Outstanding Graduates Computer Science
2023
Josh Cross
Josh Cross '23 is an outstanding member of the Westmont community and an individual of remarkable talent, intelligence, and dedication. He consistently demonstrates resilience and resolve in his computer science coursework in the face of an ever changing technical landscape. His work as a teacher’s assistant for several semesters has been critical to our community of learners.
2022
Talia Bjelland
Talia Bjelland '22 is a multi-faceted student with a wide variety of interests and a drive to excel in all of them. She has tutored her peers in the finer points of programming, built software for Westmont through the CATlab program, and has interned at Best Buy. She has leveraged her Spanish minor in tutoring Spanish-speaking individuals with Down Syndrome in Mexico. She has been a blessing to our department and school.
2021
Trevor Kirkby
Those who have grown up around rivers understand the saying “Still waters run deep.” The river rapids are shallow and noisy, but like Trevor Kirkby '21, the deep bends are quiet. He is a bright, thoughtful and well-rounded student, yet his dominant posture is one of pondering truths. It is disarming when he then writes insightful commentary and powerful software because in those moments he loses his inhibitions and the urgency of clarity and analysis takes over. These exchanges are energizing to his collaborators and reflect a sharp mind. Ironically, in addition to his academic pursuits, he is an excellent singer, an area in which being quiet tends to be disadvantageous.
2020
Tanner Leslie
Tanner Leslie '20 is an intellectual explorer and has approached his Westmont education from that unique perspective. As a high-performing student, his peers know that he can build a web search engine and can analyze the mathematical efficiency of data structures. His faculty are confident that he can think and write well about the social impacts of the digital world and the technical underpinnings that enforce those relationships. But he also has a heart for his friends, as a tutor, RA, and as an encouraging presence. He dabbles in art and archery, speaks German and occasionally dances hip-hop. He has blazed a path that made the most of the talents with which God has graced him.
2019
Kyle Hansen
Kyle Hansen '19, who will attend UC Santa Barbara this fall to earn a doctorate in mathematics, is a double major in mathematics and computer science.

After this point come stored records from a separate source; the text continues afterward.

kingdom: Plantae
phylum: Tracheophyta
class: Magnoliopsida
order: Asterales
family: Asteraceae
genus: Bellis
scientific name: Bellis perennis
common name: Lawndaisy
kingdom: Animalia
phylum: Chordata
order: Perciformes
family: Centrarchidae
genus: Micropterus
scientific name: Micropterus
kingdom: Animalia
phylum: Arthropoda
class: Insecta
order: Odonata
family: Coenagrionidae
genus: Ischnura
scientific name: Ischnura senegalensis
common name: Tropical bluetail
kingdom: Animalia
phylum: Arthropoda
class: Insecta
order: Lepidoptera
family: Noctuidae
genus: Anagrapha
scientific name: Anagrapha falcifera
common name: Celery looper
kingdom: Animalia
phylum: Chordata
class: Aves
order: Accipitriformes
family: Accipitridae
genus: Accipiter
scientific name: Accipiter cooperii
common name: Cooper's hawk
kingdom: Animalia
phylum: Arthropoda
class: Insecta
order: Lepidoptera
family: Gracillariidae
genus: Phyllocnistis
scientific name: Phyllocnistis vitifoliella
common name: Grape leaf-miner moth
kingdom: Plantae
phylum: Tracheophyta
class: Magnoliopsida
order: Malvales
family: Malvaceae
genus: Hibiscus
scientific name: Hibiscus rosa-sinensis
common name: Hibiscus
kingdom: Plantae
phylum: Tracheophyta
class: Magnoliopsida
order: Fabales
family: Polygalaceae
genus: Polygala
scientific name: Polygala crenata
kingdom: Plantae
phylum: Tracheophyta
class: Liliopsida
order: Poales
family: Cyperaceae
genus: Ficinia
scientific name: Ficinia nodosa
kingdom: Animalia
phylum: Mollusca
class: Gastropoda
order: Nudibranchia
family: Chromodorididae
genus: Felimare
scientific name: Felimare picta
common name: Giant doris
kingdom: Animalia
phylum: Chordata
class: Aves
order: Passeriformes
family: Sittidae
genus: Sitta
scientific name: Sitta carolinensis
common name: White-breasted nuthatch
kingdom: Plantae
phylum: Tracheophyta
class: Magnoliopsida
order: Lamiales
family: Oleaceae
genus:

“He approaches computer science in a uniquely Westmont way,” says Don Patterson, professor of computer science. “He knows the technical details of manipulating bits on the processor, he can uncover the abstract efficiency of different data structures from a mathematical perspective, and he writes well about the social impacts of the digital world. But he also has a heart for his friends, whether he is organizing Spring Sing, encouraging his dorm, or writing an app for organizing potlucks in the Global Leadership Center.”
Hansen presented research in the field of complex analysis last January at the Joint Mathematics Meetings conference in Baltimore.
“His brilliance is matched only by his modesty, as he will downplay the tremendous help he has been to our department (as a grader, and helping with our mathematics contest) and Westmont (as a choir member, and Emmaus Road participant),” says Russ Howell, professor of mathematics.
2017
Austin Zuidema
Austin Zuidema '17 has been chosen to receive the Computer Science Senior Award because of a track record of excellent work. For example, in work that he conducted with Professor Knecht, he collected database donations to political campaigns in an effort to tease apart the relationship between money and political outcomes at different regional levels. Perhaps inspired by some of the issues that this work raised, in his senior project he examined a classic theoretical problem called the prisoner's dilemma and formulated a research project in which several people playing this mathematical game would be placed in competition with one another. His question centered on trying to identify social and game mechanic structures in which cooperation could be encouraged despite the tendency for the game to result in breaches of trust.
2016
Dillon Montag
Dillon Montag '16, the Kim P. Kihlstrom Outstanding Graduate for 2016: In two short years, Dillon Montag has made a significant mark on our CS program. As a transfer double major in Mathematics and Computer Science, he arrived having already completed most of a mathematics major but not having started the CS curriculum. Dillon ripped through his CS classes, not only excelling in each but consistently raising the level of the entire class. He explains problems and solutions both clearly and concisely, and accurately discerns where confusion remains. These qualities will serve him extremely well if in the future he chooses to return to graduate school and academia. But first, Dillon will be serving a government agency with a three-letter name where we are confident he will be a sorely needed source of intellectual light and moral salt.
2015
Daniel Hakimian
In addition to excelling in his computer science classes and mastering every programming language he encounters, Daniel Hakimian '15 exemplifies the best qualities of a liberally educated Christian. He has obtained a perspective on learning and life that is complimentary to his computer science training by stretching himself in classes outside his comfort zone, serving his peers as a volunteer in the Westmont gardens, and wrestling with the philosophy of technology and how technologies are both helping and hindering us in God's work. Daniel has been a faithful and engaged participant in the life of the computer science program, regularly attending department dinners and helping his peers with grace.